|
“Yes.” Chong’s voice
cracked over Mike. “We have to win the war. Right now it’s all in shadows, a
dark world where men slip around corners and hide in closets, lingering at
keyholes. Where they slide bombs and bacteria into hiding places and palaces.
All too soon it’ll be with nuclear bombs. Asia lost a billion people in the
plagues. We’re still dying. How many do you know that died?”
“Asia started it.” Back ramrod stiff, Mike glared at Chong.
“And we suffered for experimenting with the bug. We suffered
untold misery from SARS and worse from the demons that followed out of
laboratories in the Gobi and Siberia. It was friends here, thoughtless fools,
that took the bribes and ignored the dangers. Friends in France covered for us,
and Cuba bowed, even though they lost more than many; and still most would bow.
Idiots. Greedy fools with no thought to the greater good.”
Head bowed, Mike leaned his elbows on his knees.
“When the time comes,” he said, his voice husky and strain
darkening his face. “When Cindy . . . Will you get my folks out of here?”
Turning back to the burner, Chong muttered. He said, “I will be
delighted to have them as guests. Millie, at least, knows how to play chess.”
Tommy stalked the unhallowed halls of the judge’s mansion. The
two blacks were gone somewhere. The man, to bed, but the old woman would be
doing whatever a maid was to do.
Down in the judge’s playroom the judge was strapped to the rack
and probably still whining into the rubber gag.
A cold grin played on Tommy’s scarred face. His head was bent
down, and the face in the shadows of the hood. He found the kitchen and entered a
hell of sultry heat and silent workers.
A woman rushed to him. A black, but not the wife of the chauffeur.
“Sir?” She dropped in a low curtsy, holding it until Tommy
spoke.
“There will be several more for dinner.”
“What would the master wish on the menu.”
“A child,” Tommy said. “There’s one in the trunk of the
limousine. Have it dressed and roasted. Or roasted, then finished. It don’t
matter. Save the heart and the head.”
“Yes, master.”
He spun away, stalking back into the foyer to the judge’s den.
He stopped at the liquor cabinet. The glass had been repaired but not the lock,
yet not a bottle was out of place, nor as far as he could see the levels
lowered.
Collared workforce. Tommy smiled. A child for dinner.
He reached in for a bottle before heading back down the stairs to
see if the judge was ready to play again.
Anna raised her head. She sighed. Packed between cases of frozen
venison, she huddled in a plastic quilt. At least she was legal. No furs. Not so
much as a feather was anywhere on her person.

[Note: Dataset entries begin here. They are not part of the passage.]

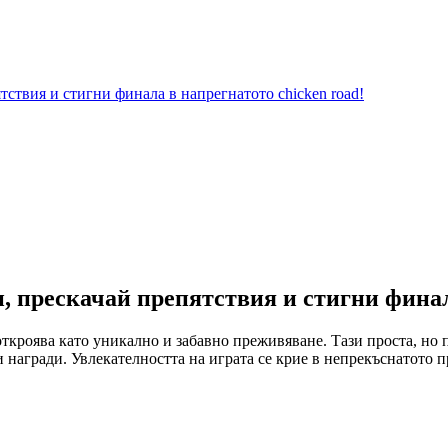
тствия и стигни финала в напрегнатото chicken road!
 прескачай препятствия и стигни финала
откроява като уникално и забавно преживяване. Тази проста, но 
 награди. Увлекателността на играта се крие в непрекъснатото 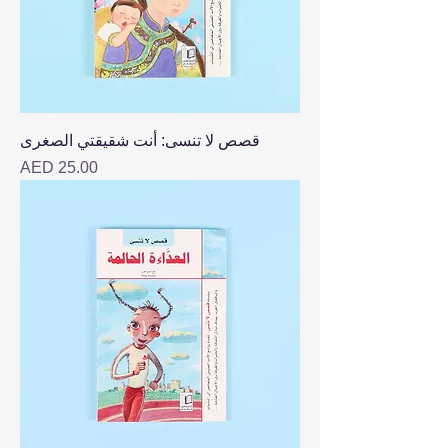
قصص لا تنسى: أنت شقيقتي الصغرى
Price
AED 25.00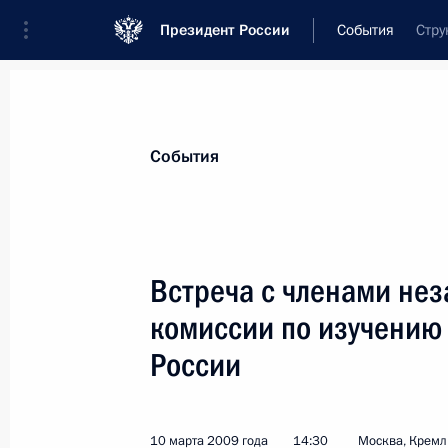
Президент России
События
Стру
Президент
Администрация
Государст
Новости
Стенограммы
Поездки
Те
События
Показа
Встреча с членами не
комиссии по изучению
Соболезнования Маёру Шульруферу 
сына, заслуженного артиста Росси
России
11 марта 2009 года, 11:00
10 марта 2009 года
14:30
Москва, Кремл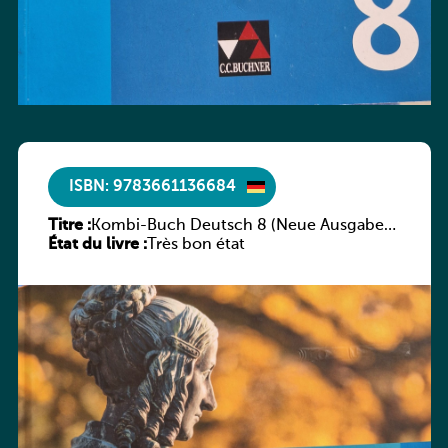
ISBN: 9783661136684
Titre :
Kombi-Buch Deutsch 8 (Neue Ausgabe
État du livre :
Luxemburg)
Très bon état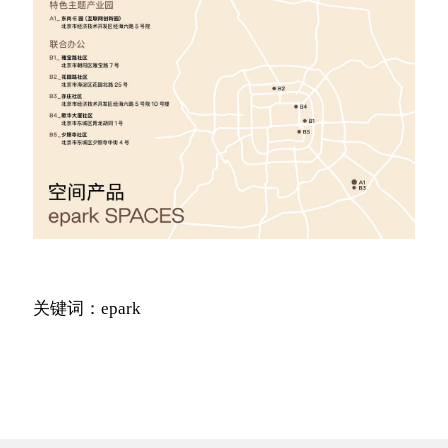
关键词：epark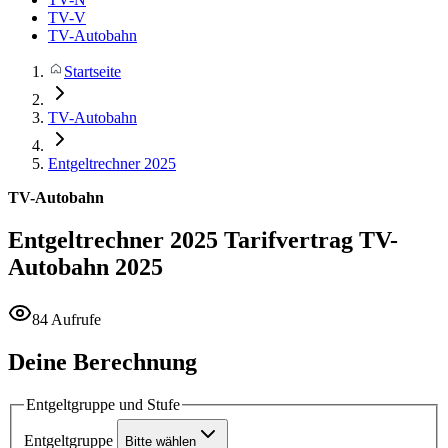
TV-V
TV-Autobahn
Startseite
TV-Autobahn
Entgeltrechner 2025
TV-Autobahn
Entgeltrechner 2025
Tarifvertrag TV-
Autobahn 2025
84 Aufrufe
Deine Berechnung
Entgeltgruppe und Stufe
Entgeltgruppe
Bitte wählen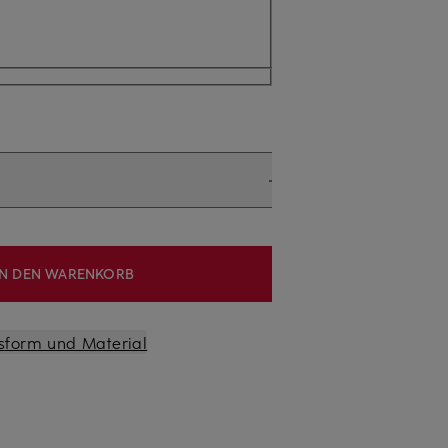
IN DEN WARENKORB
sform und Material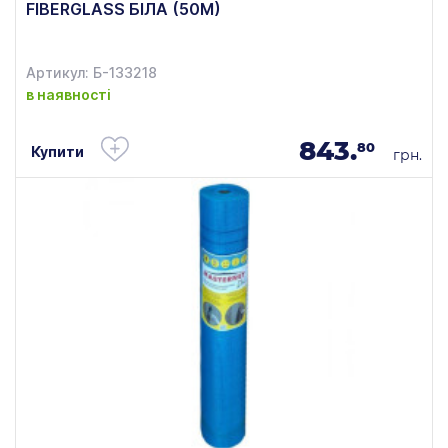
FIBERGLASS БІЛА (50М)
Артикул: Б-133218
в наявності
843.
80
Купити
грн.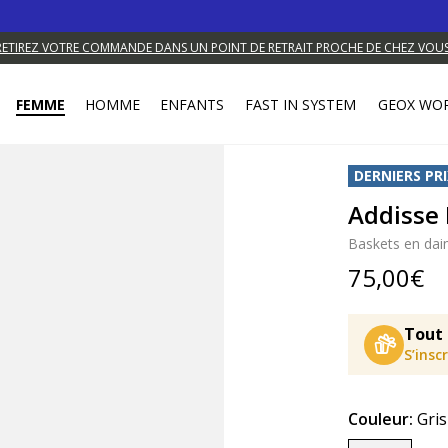
RETIREZ VOTRE COMMANDE DANS UN POINT DE RETRAIT PROCHE DE CHEZ VOUS
FEMME
HOMME
ENFANTS
FAST IN SYSTEM
GEOX WO
DERNIERS PRI
Addisse
Baskets en da
75,00€
Tout 
S’insc
Couleur:
Gris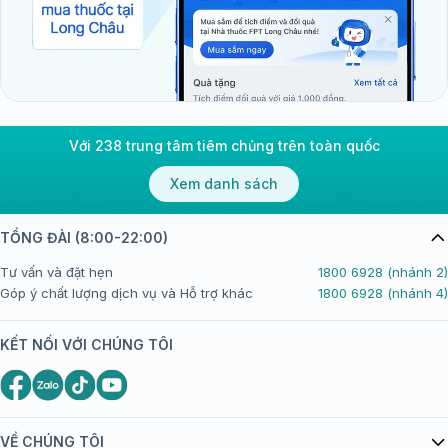
Với 238 trung tâm tiêm chủng trên toàn quốc
Xem danh sách
TỔNG ĐÀI (8:00-22:00)
Tư vấn và đặt hẹn
1800 6928 (nhánh 2)
Góp ý chất lượng dịch vụ và Hỗ trợ khác
1800 6928 (nhánh 4)
KẾT NỐI VỚI CHÚNG TÔI
VỀ CHÚNG TÔI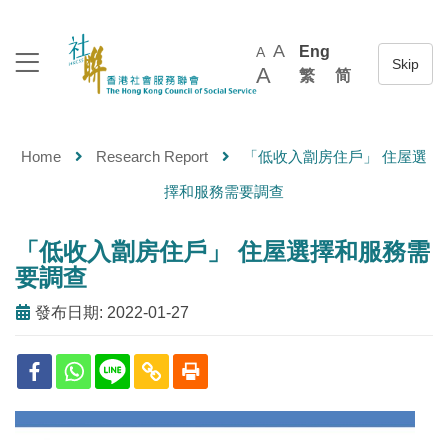
A
Eng
A
A
繁
简
Home
Research Report
「低收入劏房住戶」 住屋選
擇和服務需要調查
「低收入劏房住戶」 住屋選擇和服務需
要調查
發布日期: 2022-01-27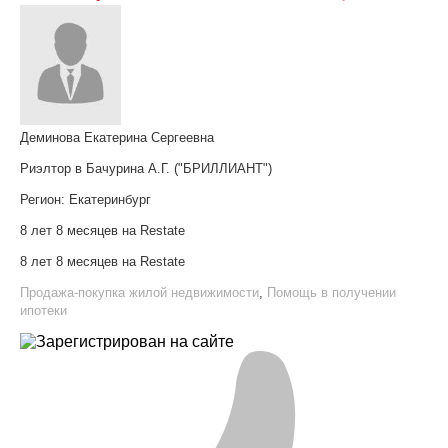
Деминова Екатерина Сергеевна
Риэлтор в Бачурина А.Г. ("БРИЛЛИАНТ")
Регион:
Екатеринбург
8 лет 8 месяцев на Restate
8 лет 8 месяцев на Restate
Продажа-покупка жилой недвижимости
,
Помощь в получении
ипотеки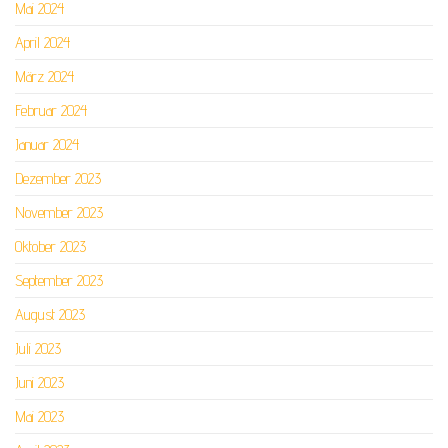
Mai 2024
April 2024
März 2024
Februar 2024
Januar 2024
Dezember 2023
November 2023
Oktober 2023
September 2023
August 2023
Juli 2023
Juni 2023
Mai 2023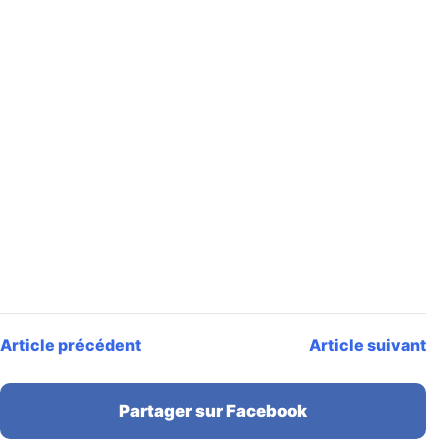
Article précédent
Article suivant
Partager sur Facebook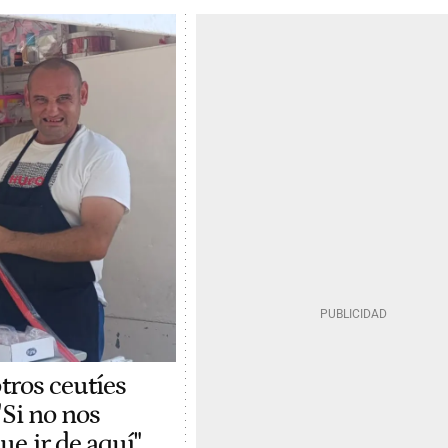
otros ceutíes
"Si no nos
e ir de aquí"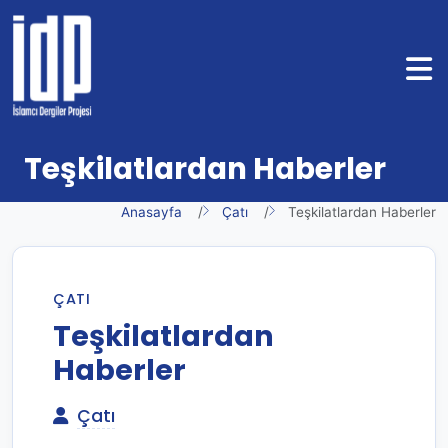
Teşkilatlardan Haberler
Anasayfa
Çatı
Teşkilatlardan Haberler
ÇATI
Teşkilatlardan
Haberler
Çatı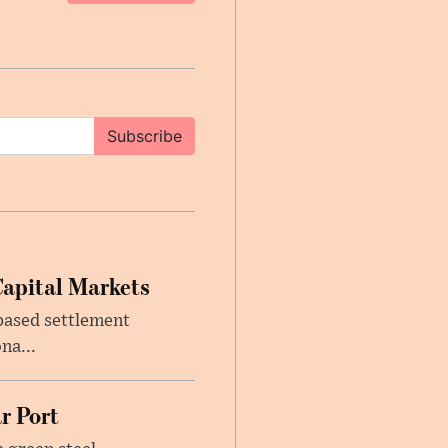
Subscribe
Capital Markets
based settlement
na...
r Port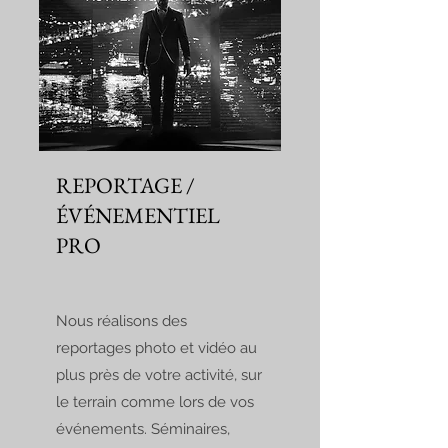
REPORTAGE /
ÉVÉNEMENTIEL
PRO
Nous réalisons des
reportages photo et vidéo au
plus près de votre activité, sur
le terrain comme lors de vos
événements. Séminaires,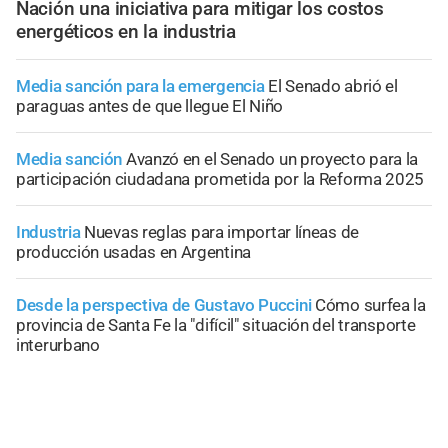
Nación una iniciativa para mitigar los costos
energéticos en la industria
Media sanción para la emergencia
El Senado abrió el
paraguas antes de que llegue El Niño
Media sanción
Avanzó en el Senado un proyecto para la
participación ciudadana prometida por la Reforma 2025
Industria
Nuevas reglas para importar líneas de
producción usadas en Argentina
Desde la perspectiva de Gustavo Puccini
Cómo surfea la
provincia de Santa Fe la "difícil" situación del transporte
interurbano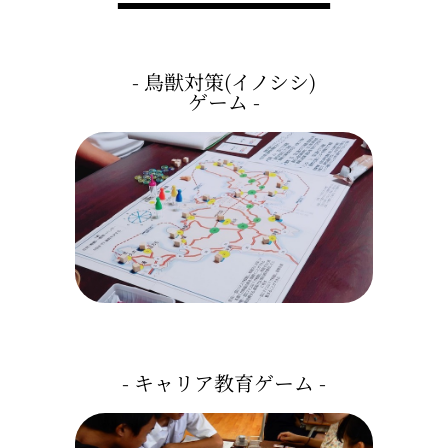
- 鳥獣対策(イノシシ)
ゲーム -
- キャリア教育ゲーム -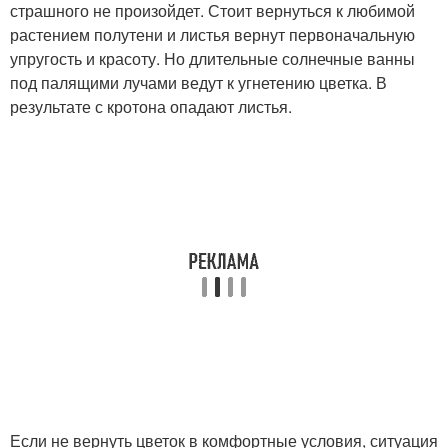
страшного не произойдет. Стоит вернуться к любимой
растением полутени и листья вернут первоначальную
упругость и красоту. Но длительные солнечные ванны
под палящими лучами ведут к угнетению цветка. В
результате с кротона опадают листья.
Если не вернуть цветок в комфортные условия, ситуация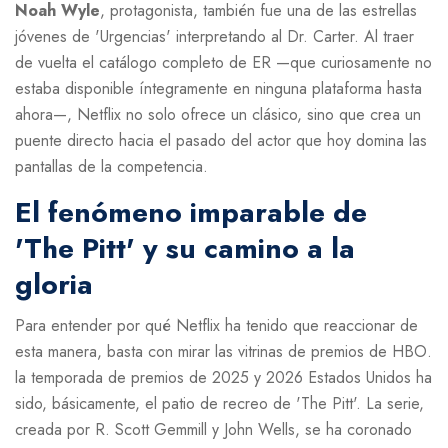
Noah Wyle
,
protagonista
, también fue una de las estrellas
jóvenes de 'Urgencias' interpretando al Dr. Carter. Al traer
de vuelta el catálogo completo de ER —que curiosamente no
estaba disponible íntegramente en ninguna plataforma hasta
ahora—, Netflix no solo ofrece un clásico, sino que crea un
puente directo hacia el pasado del actor que hoy domina las
pantallas de la competencia.
El fenómeno imparable de
'The Pitt' y su camino a la
gloria
Para entender por qué Netflix ha tenido que reaccionar de
esta manera, basta con mirar las vitrinas de premios de HBO.
la temporada de premios de 2025 y 2026
Estados Unidos
ha
sido, básicamente, el patio de recreo de 'The Pitt'. La serie,
creada por
R. Scott Gemmill
y
John Wells
, se ha coronado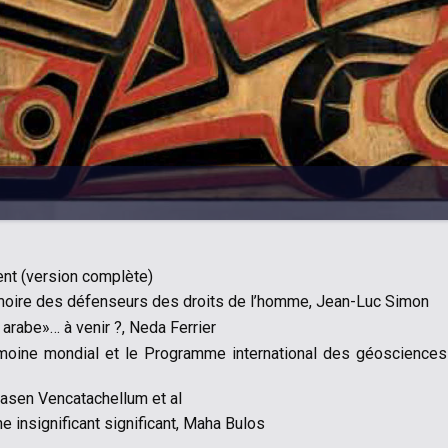
ent (version complète)
moire des défenseurs des droits de l’homme, Jean-Luc Simon
 arabe»… à venir ?, Neda Ferrier
moine mondial et le Programme international des géosciences
drasen Vencatachellum et al
e insignificant significant, Maha Bulos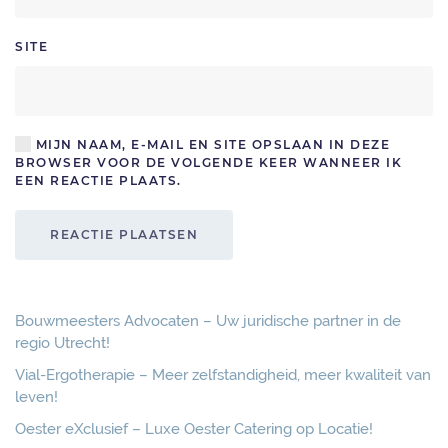
SITE
MIJN NAAM, E-MAIL EN SITE OPSLAAN IN DEZE
BROWSER VOOR DE VOLGENDE KEER WANNEER IK
EEN REACTIE PLAATS.
REACTIE PLAATSEN
Bouwmeesters Advocaten – Uw juridische partner in de
regio Utrecht!
Vial-Ergotherapie – Meer zelfstandigheid, meer kwaliteit van
leven!
Oester eXclusief – Luxe Oester Catering op Locatie!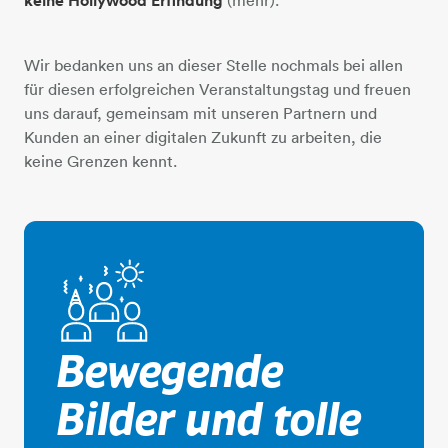
keine Hollywood Erfindung
Wir bedanken uns an dieser Stelle nochmals bei allen
für diesen erfolgreichen Veranstaltungstag und freuen
uns darauf, gemeinsam mit unseren Partnern und
Kunden an einer digitalen Zukunft zu arbeiten, die
keine Grenzen kennt.
3-personen-sonne
Bewegende
Bilder und tolle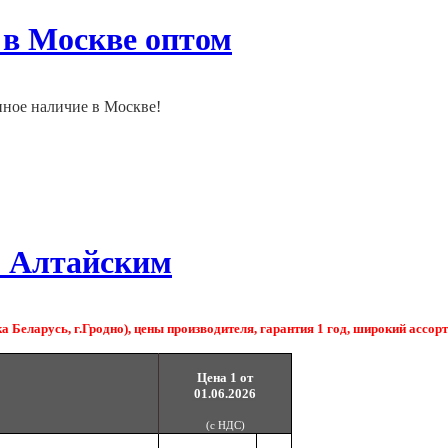
 в Москве оптом
нное наличие в Москве!
м Алтайским
 Беларусь, г.Гродно), цены производителя, гарантия 1 год, широкий ассор
Цена 1 от
01.06.2026
(с НДС)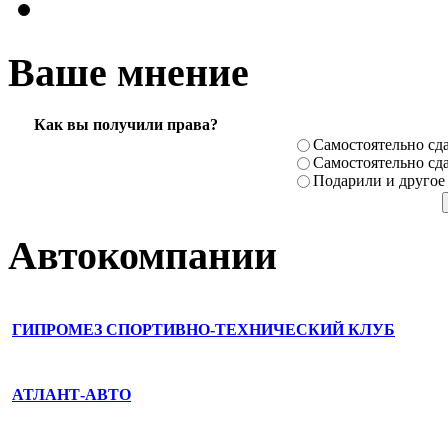
Ваше мнение
Как вы получили права?
Самостоя­тельно сда
Самостоя­тельно сда
Подарили­ и другое
Автокомпании
ГИПРОМЕЗ СПОРТИВНО-ТЕХНИЧЕСКИЙ КЛУБ
АТЛАНТ-АВТО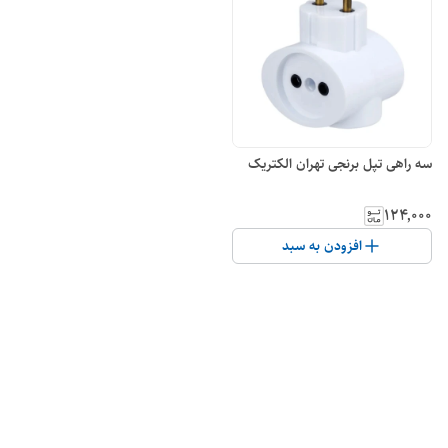
سه راهی تپل برنجی تهران الکتریک
۱۲۴٬۰۰۰
افزودن به سبد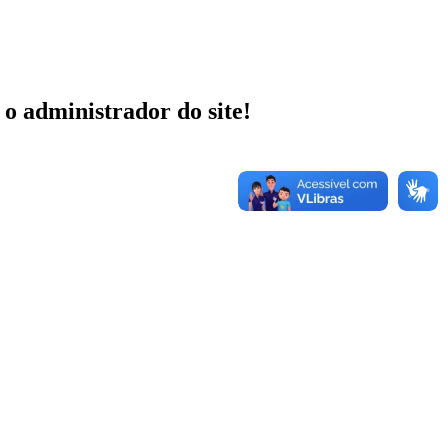
 o administrador do site!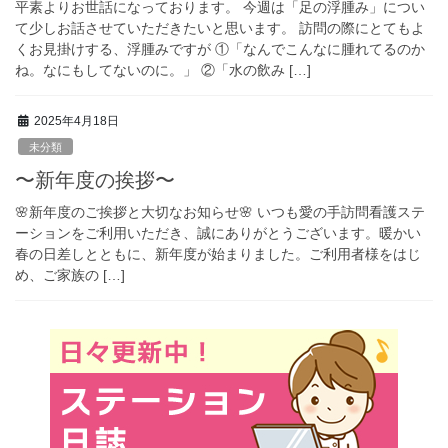
平素よりお世話になっております。 今週は「足の浮腫み」につい
て少しお話させていただきたいと思います。 訪問の際にとてもよ
くお見掛けする、浮腫みですが ①「なんでこんなに腫れてるのか
ね。なにもしてないのに。」 ②「水の飲み […]
2025年4月18日
未分類
〜新年度の挨拶〜
🌸新年度のご挨拶と大切なお知らせ🌸 いつも愛の手訪問看護ステ
ーションをご利用いただき、誠にありがとうございます。暖かい
春の日差しとともに、新年度が始まりました。ご利用者様をはじ
め、ご家族の […]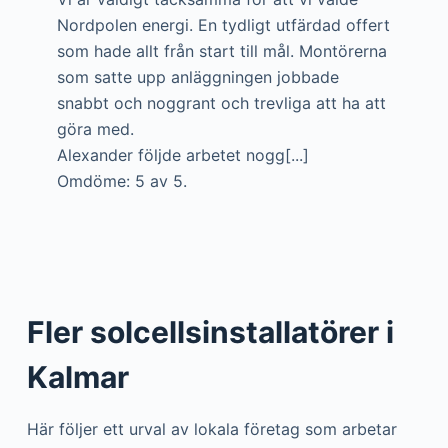
Nordpolen energi. En tydligt utfärdad offert
som hade allt från start till mål. Montörerna
som satte upp anläggningen jobbade
snabbt och noggrant och trevliga att ha att
göra med.
Alexander följde arbetet nogg[...]
Omdöme: 5 av 5.
Fler solcellsinstallatörer i
Kalmar
Här följer ett urval av lokala företag som arbetar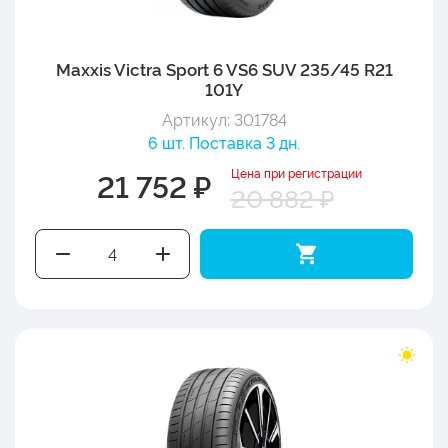
Maxxis Victra Sport 6 VS6 SUV 235/45 R21
101Y
Артикул: 301784
6 шт. Поставка 3 дн.
Цена при регистрации
21 752 ₽
20 882 ₽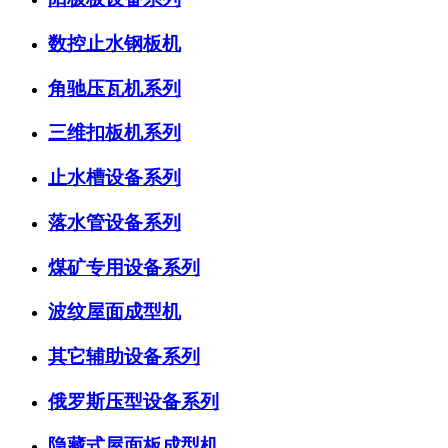
数控止水钢板机
角驰压瓦机系列
三维扣板机系列
止水槽设备系列
落水管设备系列
煤矿专用设备系列
波纹屋面成型机
其它辅助设备系列
俄罗斯压型设备系列
隐藏式屋面板成型机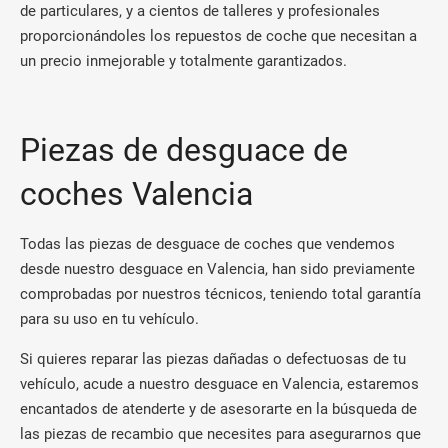
de particulares, y a cientos de talleres y profesionales
proporcionándoles los repuestos de coche que necesitan a
un precio inmejorable y totalmente garantizados.
Piezas de desguace de
coches Valencia
Todas las piezas de desguace de coches que vendemos
desde nuestro desguace en Valencia, han sido previamente
comprobadas por nuestros técnicos, teniendo total garantía
para su uso en tu vehículo.
Si quieres reparar las piezas dañadas o defectuosas de tu
vehículo, acude a nuestro desguace en Valencia, estaremos
encantados de atenderte y de asesorarte en la búsqueda de
las piezas de recambio que necesites para asegurarnos que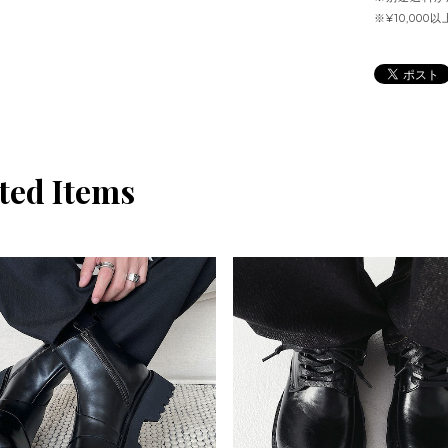
※¥10,00
ted Items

The truck rattled over the ruts in the old turnpike, rolling south
into the dark lands under the control of the Party.
She wanted to weep but was stern in her refusal to give in to
weakness. She was a matron of the People, a Grandmother, thanks to the Janissary
Project. Hidden behind a fold in the quilt, a wry smile eased over her face.
Benny had several hundred sons.
The Project was at odds with itself and more than a little
frightened.
A raven sat atop a crate. Warm amber eyes studied Anna. Feeling
him watching, she glanced up.
Hey:O, old friend. This
aspect of the Sun Wolf was one of her favorites.
Ana:ki, are well?
Her smile softened. Now that I see
you, Protector. Any word of my grandsons?
Black breast swelling with pride, the old raven cackled a laugh.
Cuba, new daughters of Ana:ki say
Tsi:Yu! Big Killer strike Habana, guards all die, too bad, hey? Ha! Them banded
together and broken free. Women, kids, all.
Anna stared at the huge bird. The Havana Compound? More than a
thousand women were there, a thousand Project brood mares.
All scatter over Caribbean blue
sea. The raven chortled. Living free is
good. Old Mother say go!, they run. Take off collar at special place, no
boom! No head fly away from body. Bodies fly away to Mexico, to mountains of
Cuba, Santo Domingo, a thousand islands and away, away! Wee!
Anna started laughing, and then the tears did run.